Fin de la trêve hivernale : la pérennisation de 6 000 places d'hébergement "est une avancée, mais c'est insuffisant"

Bernard Devert, président de l\'association Habitat et Humanisme, le 9 décembre 2013.
Bernard Devert, président de l'association Habitat et Humanisme, le 9 décembre 2013. (XAVIER DE TORRES / MAXPPP)

Bernard Devert, président-fondateur de l'association Habitat et Humanisme, a expliqué, dimanche sur franceinfo, la portée psychologique d'une expulsion alors que la trêve hivernale prend fin.

La trêve hivernale prend fin dimanche 31 mars. Les expulsions vont de nouveau être possible à partir de lundi 1er avril. Les centres d'hébergement d'urgence vont fermer, mais 6 000 places d'accueil vont être pérennisées, soit 1 000 de plus qu'en 2018, a annoncé le ministre chargé de la Ville et du logement, Julien Denormandie.

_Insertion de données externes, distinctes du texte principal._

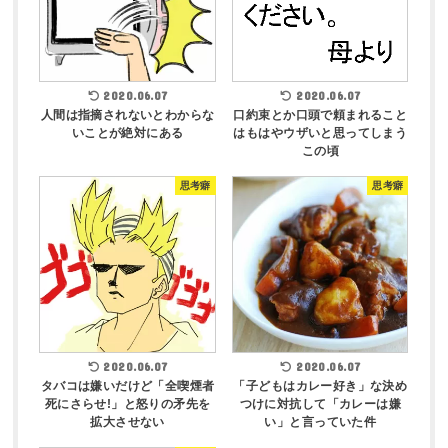
2020.06.07
2020.06.07
人間は指摘されないとわからな
口約束とか口頭で頼まれること
いことが絶対にある
はもはやウザいと思ってしまう
この頃
思考癖
思考癖
2020.06.07
2020.06.07
タバコは嫌いだけど「全喫煙者
「子どもはカレー好き」な決め
死にさらせ!」と怒りの矛先を
つけに対抗して「カレーは嫌
拡大させない
い」と言っていた件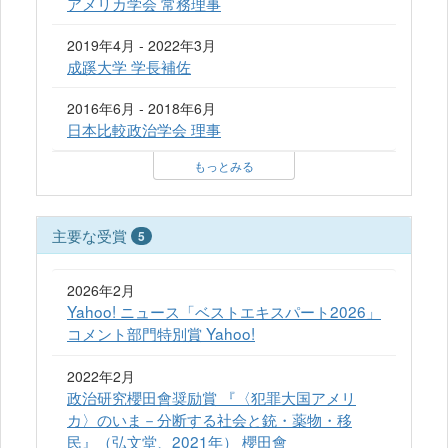
アメリカ学会 常務理事
2019年4月 - 2022年3月
成蹊大学 学長補佐
2016年6月 - 2018年6月
日本比較政治学会 理事
もっとみる
主要な受賞
5
2026年2月
Yahoo! ニュース「ベストエキスパート2026」
コメント部門特別賞 Yahoo!
2022年2月
政治研究櫻田會奨励賞 『〈犯罪大国アメリ
カ〉のいま－分断する社会と銃・薬物・移
民』（弘文堂、2021年） 櫻田會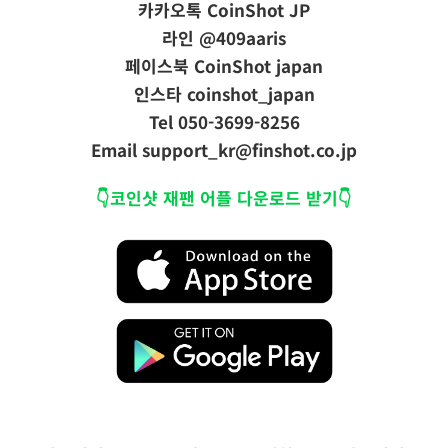
카카오톡
CoinShot JP
라인
@409aaris
페이스북
CoinShot japan
인스타
coinshot_japan
Tel
050-3699-8256
Email
support_kr@finshot.co.jp
👇코인샷 재팬 어플 다운로드 받기👇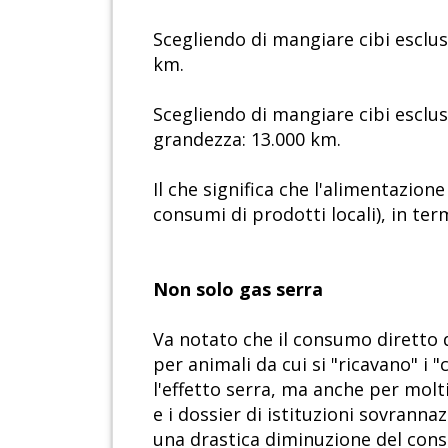
Scegliendo di mangiare cibi esclus
km.
Scegliendo di mangiare cibi esclus
grandezza: 13.000 km.
Il che significa che l'alimentazion
consumi di prodotti locali), in ter
Non solo gas serra
Va notato che il consumo diretto 
per animali da cui si "ricavano" i 
l'effetto serra, ma anche per molt
e i dossier di istituzioni sovran
una drastica diminuzione del cons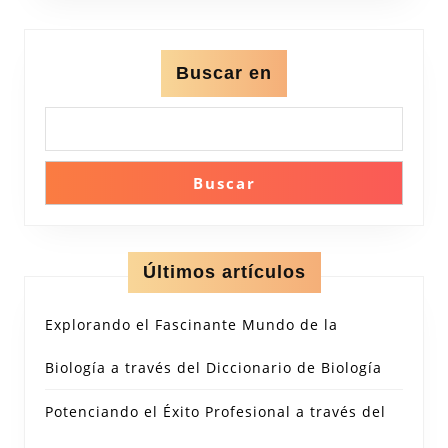
Buscar en
Buscar
Últimos artículos
Explorando el Fascinante Mundo de la
Biología a través del Diccionario de Biología
Potenciando el Éxito Profesional a través del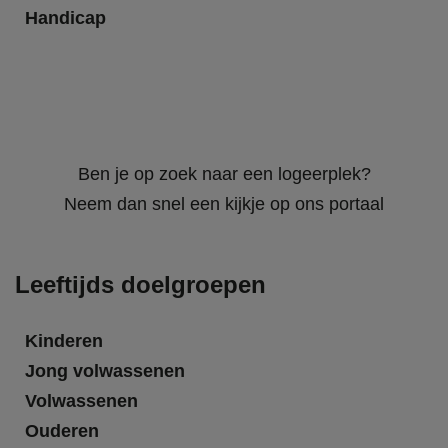
Handicap
Ben je op zoek naar een logeerplek?
Neem dan snel een kijkje op ons portaal
Leeftijds doelgroepen
Kinderen
Jong volwassenen
Volwassenen
Ouderen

Bernard Devert, président-fondateur de l'association Habitat et Humanisme, a répondu aux questions de franceinfo, dimanche matin.

franceinfo : Est-ce que le nombre de places d'accueil pérennisées est une bonne chose ?

Bernard Devert : C'est une avancée, mais c'est insuffisant. Ce qui manque aujourd'hui, c'est de passer des hostilités passives à une véritable hospitalité. La fin de la trêve hivernale est un appel à se mobiliser tous pour refuser la misère. C'est 15 000 personnes qui vont être expulsées par la force publique. C'est 160 000 personnes qui sont concernées par ces mesures.

Faut-il privilégier la qualité de l'accueil à la quantité ?

Cette politique du logement d'abord est une bonne politique, mais elle est malheureusement insuffisante. La question c'est : on construit pour qui ? Il faut pouvoir construire majoritairement pour ceux qui sont dans la plus grande difficulté. Il y a aussi la question de l'aménagement du territoire. Cette métropolisation entraîne des déserts par rapport aux villes moyennes, aux petites villes et aux zones rurales. Tant qu'il n'y aura pas de politique d'aménagement, on se retrouvera dans une situation où l'hiver se termine. Mais, c'est loin d'être un printemps pour des familles en difficulté.

Quelle est la portée psychologique d'une expulsion ?

La rupture de quitter un logement pour se retrouver à la rue est une violence. Les personnes perdent l'estime d'elles-mêmes. Il y a quelque chose de terrible. La politique du logement doit être traversée par une approche d'une vraie hospitalité. Il y a deux types d'accompagnement, un professionnel et celui de bénévoles pour créer du lien.